At the heart of this week’s European Court of Justice hearing is the functional validity of a set of data-handling principles called Safe Harbour, drawn up in 2000 between the US and EU. Under Safe Harbour, the US promises US organisations will handle EU citizen data in line with EU law. That the entire Safe Harbour edifice is now, critically and rightly, under scrutiny by the court’s 16-judge panel this week, is down to the Irish High Court and Mr Justice Gerard Hogan.

He oversaw the 2014 judicial review requested by Schrems of the commission decision. The commission had refused to take Schrems’s complaint to US authorities, arguing the broader issue of Safe Harbour’s compliance with EU data-protection law was a matter for high-level political discussion.

Schrems said his case highlighted Safe Harbour’s inadequacy, because his Facebook data indicated uses beyond the Safe Harbour principles, even the potential of it being passed to the NSA.

However, Mr Justice Hogan said Schrems's High Court case had failed to lay out a direct challenge to the legality of Safe Harbour, instead focusing on how the commission applied that agreement.

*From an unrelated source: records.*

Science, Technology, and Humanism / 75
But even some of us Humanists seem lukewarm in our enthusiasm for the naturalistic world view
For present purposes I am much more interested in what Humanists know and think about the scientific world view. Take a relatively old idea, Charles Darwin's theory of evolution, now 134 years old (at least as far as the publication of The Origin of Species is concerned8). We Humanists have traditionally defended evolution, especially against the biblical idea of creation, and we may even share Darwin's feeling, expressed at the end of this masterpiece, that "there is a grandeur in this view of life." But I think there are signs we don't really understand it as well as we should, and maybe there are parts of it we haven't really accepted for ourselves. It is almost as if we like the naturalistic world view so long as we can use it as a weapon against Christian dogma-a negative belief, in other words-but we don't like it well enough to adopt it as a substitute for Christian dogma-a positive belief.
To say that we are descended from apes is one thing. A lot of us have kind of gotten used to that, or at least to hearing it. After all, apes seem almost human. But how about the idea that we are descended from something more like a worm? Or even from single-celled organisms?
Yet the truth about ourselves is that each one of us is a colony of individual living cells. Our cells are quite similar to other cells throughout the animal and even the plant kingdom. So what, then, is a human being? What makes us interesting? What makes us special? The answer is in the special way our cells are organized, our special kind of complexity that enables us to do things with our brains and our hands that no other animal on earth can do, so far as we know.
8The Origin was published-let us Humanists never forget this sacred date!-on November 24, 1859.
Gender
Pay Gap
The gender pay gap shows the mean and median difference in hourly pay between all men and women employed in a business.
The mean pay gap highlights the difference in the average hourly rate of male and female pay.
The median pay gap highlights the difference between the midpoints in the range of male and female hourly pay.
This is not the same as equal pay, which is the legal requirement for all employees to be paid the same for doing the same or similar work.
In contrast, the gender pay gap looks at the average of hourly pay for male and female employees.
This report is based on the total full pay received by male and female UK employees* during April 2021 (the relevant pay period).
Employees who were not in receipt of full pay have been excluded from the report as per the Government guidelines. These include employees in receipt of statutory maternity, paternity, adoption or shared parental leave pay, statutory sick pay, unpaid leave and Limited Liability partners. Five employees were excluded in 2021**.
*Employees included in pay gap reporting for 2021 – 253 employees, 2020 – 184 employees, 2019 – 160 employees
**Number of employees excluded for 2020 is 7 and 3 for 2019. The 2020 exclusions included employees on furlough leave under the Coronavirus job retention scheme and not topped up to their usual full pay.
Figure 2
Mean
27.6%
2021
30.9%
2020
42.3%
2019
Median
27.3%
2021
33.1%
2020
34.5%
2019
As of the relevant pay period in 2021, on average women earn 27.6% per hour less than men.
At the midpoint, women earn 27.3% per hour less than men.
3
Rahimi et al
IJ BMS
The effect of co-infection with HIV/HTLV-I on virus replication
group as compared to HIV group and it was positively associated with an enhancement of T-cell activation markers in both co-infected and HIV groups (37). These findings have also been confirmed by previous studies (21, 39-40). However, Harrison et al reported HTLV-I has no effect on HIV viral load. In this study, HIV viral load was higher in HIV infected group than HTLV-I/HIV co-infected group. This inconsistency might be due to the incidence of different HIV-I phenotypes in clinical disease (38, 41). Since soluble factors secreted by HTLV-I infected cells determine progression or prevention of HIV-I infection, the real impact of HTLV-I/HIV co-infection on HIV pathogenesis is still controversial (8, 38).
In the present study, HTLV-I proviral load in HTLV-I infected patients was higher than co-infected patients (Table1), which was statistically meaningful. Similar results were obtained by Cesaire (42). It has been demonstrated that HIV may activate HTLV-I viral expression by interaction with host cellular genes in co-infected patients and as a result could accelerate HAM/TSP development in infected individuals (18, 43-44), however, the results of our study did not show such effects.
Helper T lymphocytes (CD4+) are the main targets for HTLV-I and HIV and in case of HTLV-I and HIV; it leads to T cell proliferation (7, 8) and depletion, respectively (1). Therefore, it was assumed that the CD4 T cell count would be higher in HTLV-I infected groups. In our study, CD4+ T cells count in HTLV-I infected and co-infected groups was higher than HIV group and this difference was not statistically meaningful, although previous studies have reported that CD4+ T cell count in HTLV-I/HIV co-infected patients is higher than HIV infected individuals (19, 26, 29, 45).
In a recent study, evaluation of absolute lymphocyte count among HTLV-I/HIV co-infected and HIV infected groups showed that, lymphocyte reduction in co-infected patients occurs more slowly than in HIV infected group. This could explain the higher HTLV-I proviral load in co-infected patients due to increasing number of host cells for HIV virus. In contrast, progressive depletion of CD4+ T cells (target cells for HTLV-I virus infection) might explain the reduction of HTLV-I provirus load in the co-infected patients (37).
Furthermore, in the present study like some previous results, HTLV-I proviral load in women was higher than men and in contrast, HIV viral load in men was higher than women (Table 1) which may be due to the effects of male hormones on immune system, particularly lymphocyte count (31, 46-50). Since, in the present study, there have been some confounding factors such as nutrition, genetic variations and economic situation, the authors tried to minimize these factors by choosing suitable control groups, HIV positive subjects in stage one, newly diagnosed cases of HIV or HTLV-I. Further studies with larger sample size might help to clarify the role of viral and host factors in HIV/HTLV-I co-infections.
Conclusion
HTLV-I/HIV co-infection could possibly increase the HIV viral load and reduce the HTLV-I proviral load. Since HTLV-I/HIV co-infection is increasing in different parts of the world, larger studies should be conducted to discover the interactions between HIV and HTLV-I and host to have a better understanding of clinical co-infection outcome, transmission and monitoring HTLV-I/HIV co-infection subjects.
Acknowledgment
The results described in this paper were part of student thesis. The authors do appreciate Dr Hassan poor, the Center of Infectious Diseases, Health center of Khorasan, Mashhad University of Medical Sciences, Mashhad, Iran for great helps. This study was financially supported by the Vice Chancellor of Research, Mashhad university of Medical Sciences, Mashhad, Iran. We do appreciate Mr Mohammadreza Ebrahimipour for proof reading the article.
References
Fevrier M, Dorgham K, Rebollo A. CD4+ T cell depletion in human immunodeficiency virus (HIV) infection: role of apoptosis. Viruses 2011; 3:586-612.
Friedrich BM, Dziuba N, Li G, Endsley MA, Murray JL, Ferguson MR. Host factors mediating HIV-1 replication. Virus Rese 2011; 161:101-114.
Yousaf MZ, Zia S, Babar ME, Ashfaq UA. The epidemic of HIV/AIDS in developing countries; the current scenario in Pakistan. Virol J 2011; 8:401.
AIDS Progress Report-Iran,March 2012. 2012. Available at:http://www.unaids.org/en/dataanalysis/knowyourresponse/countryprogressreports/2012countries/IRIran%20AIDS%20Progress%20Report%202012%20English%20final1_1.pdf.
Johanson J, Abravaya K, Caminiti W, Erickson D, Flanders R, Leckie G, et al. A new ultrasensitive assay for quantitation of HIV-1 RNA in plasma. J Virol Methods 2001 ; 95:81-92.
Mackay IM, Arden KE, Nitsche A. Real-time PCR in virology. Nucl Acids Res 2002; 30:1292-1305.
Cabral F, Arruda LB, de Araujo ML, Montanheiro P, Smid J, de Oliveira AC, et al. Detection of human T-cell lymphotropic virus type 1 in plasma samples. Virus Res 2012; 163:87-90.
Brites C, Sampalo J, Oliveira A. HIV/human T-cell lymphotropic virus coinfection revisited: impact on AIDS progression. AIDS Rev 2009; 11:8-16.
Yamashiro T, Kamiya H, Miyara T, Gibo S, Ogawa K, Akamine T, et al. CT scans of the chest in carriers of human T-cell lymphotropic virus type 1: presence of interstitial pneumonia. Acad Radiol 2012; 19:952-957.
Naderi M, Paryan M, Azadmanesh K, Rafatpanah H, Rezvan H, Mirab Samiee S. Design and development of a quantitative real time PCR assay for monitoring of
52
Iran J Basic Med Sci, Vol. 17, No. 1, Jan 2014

On that point, the judge decreed that the commission had adhered with "scrupulous steadfastness" to its mandate within Irish law (though the court questioning indicated Ireland's application of that law may yet prove problematic for the Government).

The court could not be asked specifically for a direction on Safe Harbour, since – again, almost inconceivably – such a direct challenge was not the subject of the original complaint.

Mr Justice Hogan (and certainly Max Schrems) understood the importance of the determination. The judge had noted with considered understatement in 2014, “much has happened” since Safe Harbour came into effect, not least article 8 of the July 2000 Charter of Fundamental Rights of the EU affirming data protection as a right.

Privacy advocate Digital Rights Ireland was appointed an “amicus” in the case – an advisory role. It argued before the European Court of Justice that Safe Harbour could not be considered safe at all and, indeed, never could have been as it always allowed for new US state or federal laws to override its provisions.

In robust questioning, the court validated these concerns, indicating it too saw the functionality of Safe Harbour as a key issue arising from the case.

The court has form in acting firmly on core data privacy issues. This court overturned the EU's data retention directive last year, based largely on a case brought by Digital Rights Ireland against the State. In a case involving Google, the court introduced the notion of a nominal "right to be forgotten" under which EU citizens can request search engine links be removed to some types of outdated or incorrect information.

What happens if – as seems highly likely – the court rejects Safe Harbour when it makes its final decision in autumn, potentially halting all data transfers between the EU and US? There’s only one, short, answer: the EU and US must complete 18 months of ongoing negotiations for a post-Snowden Safe Harbour overhaul, or risk catastrophe for businesses and other organisations exchanging data.

Irish data centres

But you can bet the big multinationals are not relying on a just-in-time political solution. Businesses have to comply with EU law. Safe Harbour was offered as a direct, express route for doing so, but isn’t a legal requirement in itself.

Business realpolitik means firms have perhaps six months to figure out ways of segregating European data so that it can be handled and processed within the EU. Which goes to show that those US companies busy expanding their EU-based data centres in the past year are the ones which have correctly been reading the political as well as business tea leaves.